Le déficit commercial américain s’est réduit en 2019, une première en six ans

8e27f07095fe3fa537f4453fb9dbb49c

Le président américain remporte son pari sur la guerre économique menée à la Chine


Washington | Le déficit commercial des États-Unis s’est réduit en 2019, pour la première fois depuis 2013, conséquence de la guerre des tarifs douaniers avec Pékin qui a fait reculer les importations en provenance de Chine.  


Le déficit des biens et services s’est établi à 616,8 milliards de dollars (-1,7%) avec des exportations évaluées à 2,499,8 milliards (-0,1%) et des importations de 3,116,5 milliards (-0,4%), selon les données du département du Commerce publiées mercredi.   


Sans l’excédent des échanges de services, le déficit commercial diminue de 2,4%. Les seules importations de biens chinois, qui ont été frappées de droits de douane punitifs par l’administration Trump, ont fondu de 17,6%.   


La diminution des produits chinois a toutefois été compensée par une hausse des importations en provenance du Canada (+41,9%) et du Mexique (+26%), les deux grands partenaires commerciaux des États-Unis. Les importations de biens des pays de l’Union européenne ont quant à elles augmenté de 5,4%.   

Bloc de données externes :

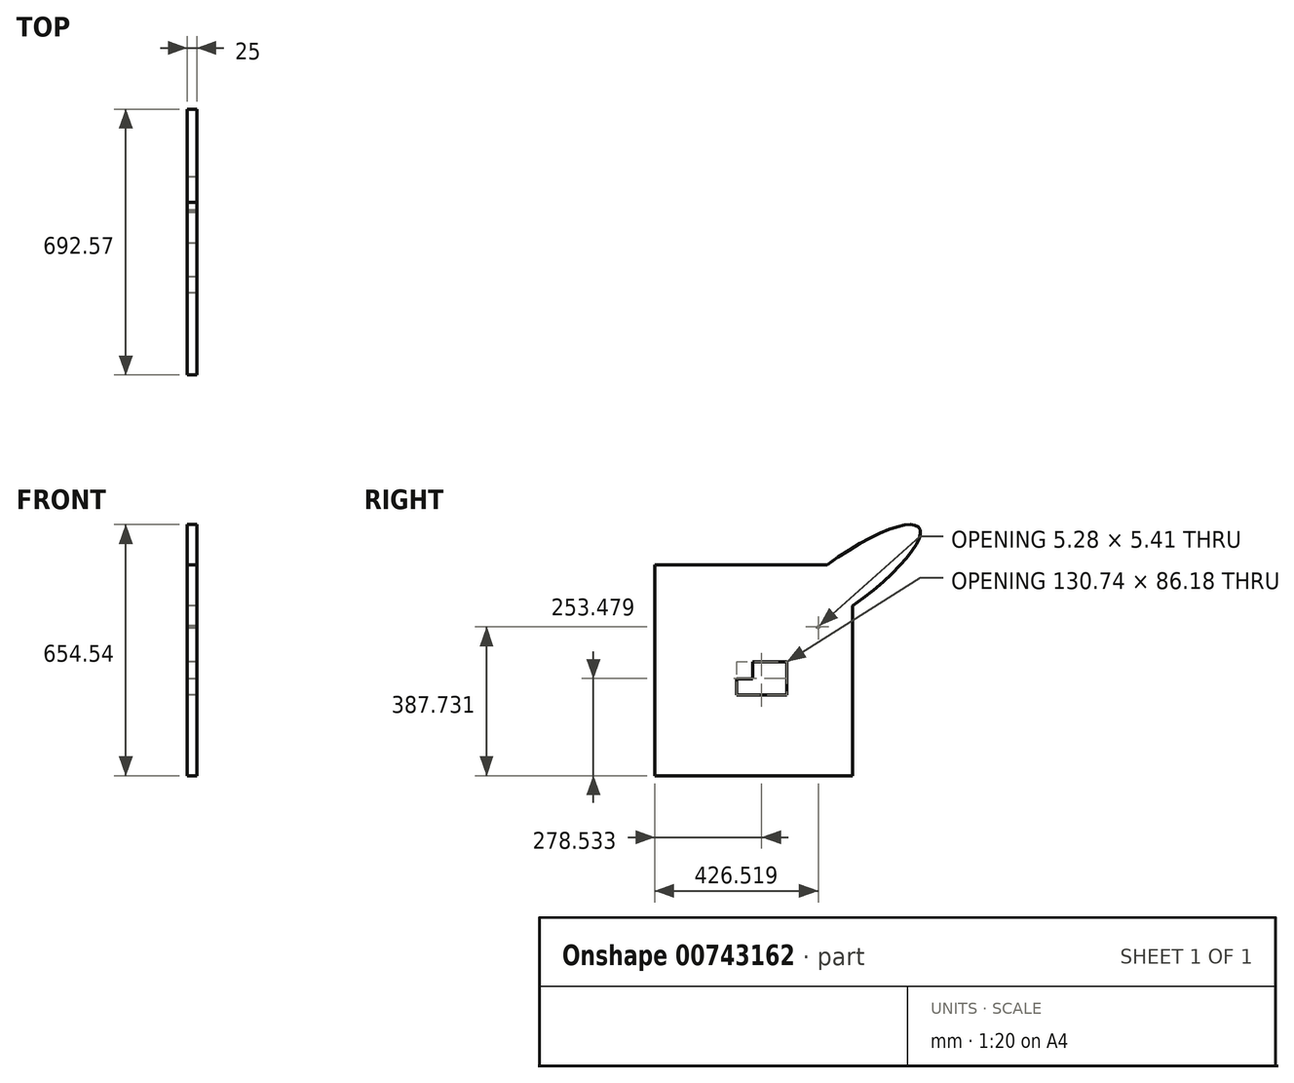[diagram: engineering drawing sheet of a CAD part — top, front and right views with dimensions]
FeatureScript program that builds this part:
annotation { "Feature Type Name" : "Feature", "Feature Type Description" : "" }
export const myFeature = defineFeature(function(context is Context, id is Id, definition is map)
    precondition{}
    {
        {
            var Q0;
            Q0=qCreatedBy(makeId("Right.planeOp"),FACE);
            var sketch = newSketch(context, id + "F0", { "sketchPlane" : qUnion([Q0])});
            skEllipse(sketch, "E0", {"center": v(168.2, 172.16) * mm, "majorRadius": 62.96 * mm, "minorRadius": 248.93 * mm, "majorAxis": v(-0.59, 0.8)});
            skLineSegment(sketch, "E1.bottom", {"start": v(24.35, -117.15) * mm, "end": v(-63.8, -117.15) * mm});
            skLineSegment(sketch, "E1.top", {"start": v(24.35, -30.97) * mm, "end": v(-63.8, -30.97) * mm});
            skLineSegment(sketch, "E1.left", {"start": v(24.35, -117.15) * mm, "end": v(24.35, -30.97) * mm});
            skLineSegment(sketch, "E1.right", {"start": v(-63.8, -117.15) * mm, "end": v(-63.8, -30.97) * mm});
            skLineSegment(sketch, "E2.bottom", {"start": v(196.66, 222.46) * mm, "end": v(109.3, 222.46) * mm});
            skLineSegment(sketch, "E2.top", {"start": v(196.66, 125.88) * mm, "end": v(109.3, 125.88) * mm});
            skLineSegment(sketch, "E2.left", {"start": v(196.66, 222.46) * mm, "end": v(196.66, 125.88) * mm});
            skLineSegment(sketch, "E2.right", {"start": v(109.3, 222.46) * mm, "end": v(109.3, 125.88) * mm});
            skLineSegment(sketch, "E3.bottom", {"start": v(-106.39, -74.55) * mm, "end": v(-63.8, -74.55) * mm});
            skLineSegment(sketch, "E3.top", {"start": v(-106.39, -117.15) * mm, "end": v(-63.8, -117.15) * mm});
            skLineSegment(sketch, "E3.left", {"start": v(-106.39, -74.55) * mm, "end": v(-106.39, -117.15) * mm});
            skLineSegment(sketch, "E3.right", {"start": v(-63.8, -74.55) * mm, "end": v(-63.8, -117.15) * mm});
            skLineSegment(sketch, "E4.bottom", {"start": v(-319.55, -327.54) * mm, "end": v(196.66, -327.54) * mm});
            skLineSegment(sketch, "E4.top", {"start": v(-319.55, 222.46) * mm, "end": v(196.66, 222.46) * mm});
            skLineSegment(sketch, "E4.left", {"start": v(-319.55, -327.54) * mm, "end": v(-319.55, 222.46) * mm});
            skLineSegment(sketch, "E4.right", {"start": v(196.66, -327.54) * mm, "end": v(196.66, 222.46) * mm});
            skLineSegment(sketch, "E5.bottom", {"start": v(-65.32, -227.48) * mm, "end": v(-319.55, -227.48) * mm});
            skLineSegment(sketch, "E5.top", {"start": v(-65.32, -282.36) * mm, "end": v(-319.55, -282.36) * mm});
            skLineSegment(sketch, "E5.left", {"start": v(-65.32, -227.48) * mm, "end": v(-65.32, -282.36) * mm});
            skLineSegment(sketch, "E5.right", {"start": v(-319.55, -227.48) * mm, "end": v(-319.55, -282.36) * mm});
            skLineSegment(sketch, "E6", {"start": v(87.2, -35.54) * mm, "end": v(87.2, -35.54) * mm});
            skLineSegment(sketch, "E7", {"start": v(87.2, -35.54) * mm, "end": v(109.6, 62.9) * mm});
            skLineSegment(sketch, "E8", {"start": v(109.6, 62.9) * mm, "end": v(72.79, 25.18) * mm});
            skLineSegment(sketch, "E9", {"start": v(72.79, 25.18) * mm, "end": v(129.18, -110.67) * mm, "construction": true});
            skLineSegment(sketch, "E10", {"start": v(129.18, -110.67) * mm, "end": v(182.73, -23.71) * mm, "construction": true});
            skLineSegment(sketch, "E11", {"start": v(182.73, -23.71) * mm, "end": v(90.7, -65.42) * mm, "construction": true});
            skLineSegment(sketch, "E12", {"start": v(90.7, -65.42) * mm, "end": v(183.35, -34.2) * mm, "construction": true});
            skLineSegment(sketch, "E13", {"start": v(183.35, -34.2) * mm, "end": v(100.46, -112.65) * mm, "construction": true});
            skSolve(sketch);
        }
        {
            var Q0;
            Q0 = qSketchRegion(id + "F0", true);
            extrude(context, id + "F1", {"entities" : qUnion([Q0]), "depth" : 25 * mm, "offsetDistance" : 25 * mm});
        }
    });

La baisse du déficit commercial américain intervient après une année 2018 record où le déficit avait atteint un niveau inédit en 10 ans. La vigueur du dollar avait alors défavorisé les exportations américaines quand le yuan avait dopé les exportations chinoises.   


La réduction du déficit et des importations, voulue par Donald Trump, n’est pas nécessairement une bonne nouvelle, car à défaut d’exportations en hausse, elle reflète souvent une économie qui ralentit.   


De fait, la croissance de la première économie mondiale est allée moins vite en 2019 (2,3% en rythme annuel contre 2,9% en 2018).   


En outre, les importations de matériaux destinés à l’industrie manufacturière comme le plastique et le pétrole brut ont accusé une baisse de 9,3%. C’est que ce secteur, cher à l’hôte de la Maison-Blanche, est entré en récession au cours de l’été.   


Les importations de biens d’équipement comme les accessoires informatiques et les équipements en télécommunication ont également diminué, alors que les entreprises américaines ont freiné leurs investissements en raison de l’incertitude entourant l’issue de la guerre commerciale.   


A contrario, les importations de biens de consommation courante comme les vêtements, les chaussures de sport ou les ustensiles de cuisine ont continué de progresser, illustrant la bonne tenue de la consommation des ménages qui a largement soutenu l’expansion de la croissance américaine.   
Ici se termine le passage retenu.